- WORK ITEM -
According to the text on generating a digital human, what may provide the 3D analyzer?

- TEXT PROVIDED -
- Opening Delimiter -
According to another aspect of the disclosure, a system for generating a digital human (DH) includes a camera configured to photograph a real person, a character generating unit configured to generate a DH corresponding to the real person, an image analyzing unit configured to extract keypoint coordinates from a real image of the real person, obtained by the camera, an image generating unit configured to augment the keypoint coordinates of the real image and reflect the augmented keypoint coordinates as keypoint coordinates of the DH to generate a DH of an augmented gesture, and a display configured to display a target image including the DH.

According to one or more embodiments, the image analyzing unit may be further configured to extract two-dimensional (2D) keypoint coordinates, and the image generating unit may include a three-dimensional (3D) analyzer configured to extract 3D coordinates from the 2D keypoint coordinates.

In the system according to one or more embodiments, the image generating unit may be further configured to generate a target image including a background image for a particular purpose expressed as a background together with the DH.

The 3D analyzer may be provided by a deep learning model executed by a computer.

The system according to the disclosure may be applied to generation of a digital human tutor (DHT) existing in a virtual space.
- Closing Delimiter -
- DATA BELOW -
- Opening Delimiter -
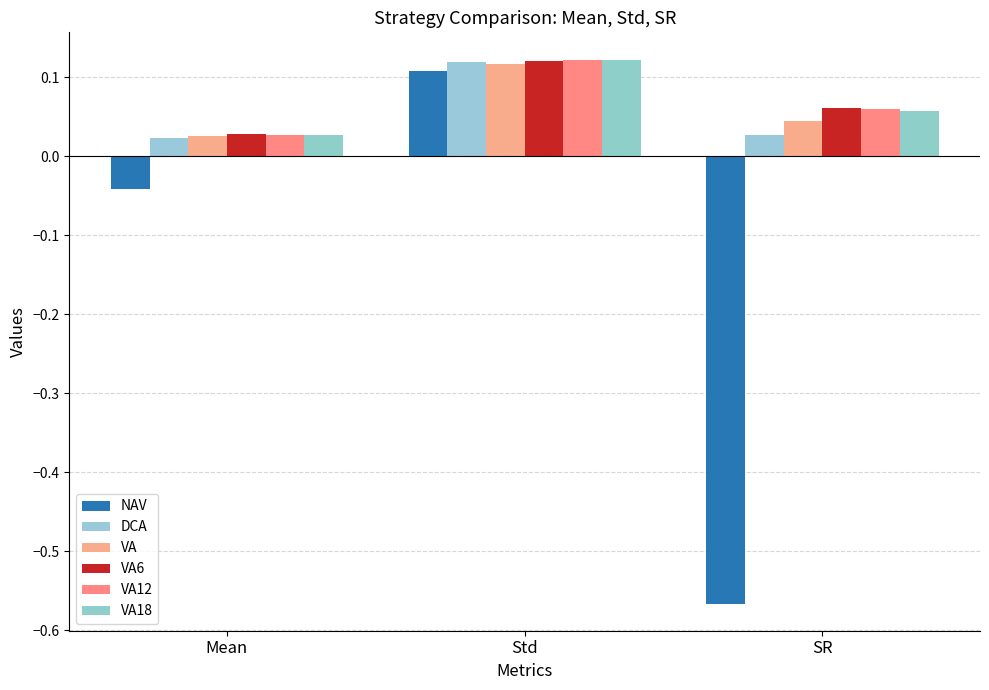

The VA6 series shows 0.1 at SR. True or false?

False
- Closing Delimiter -
- EXERCISE OUTPUT -
A deep learning model executed by a computer.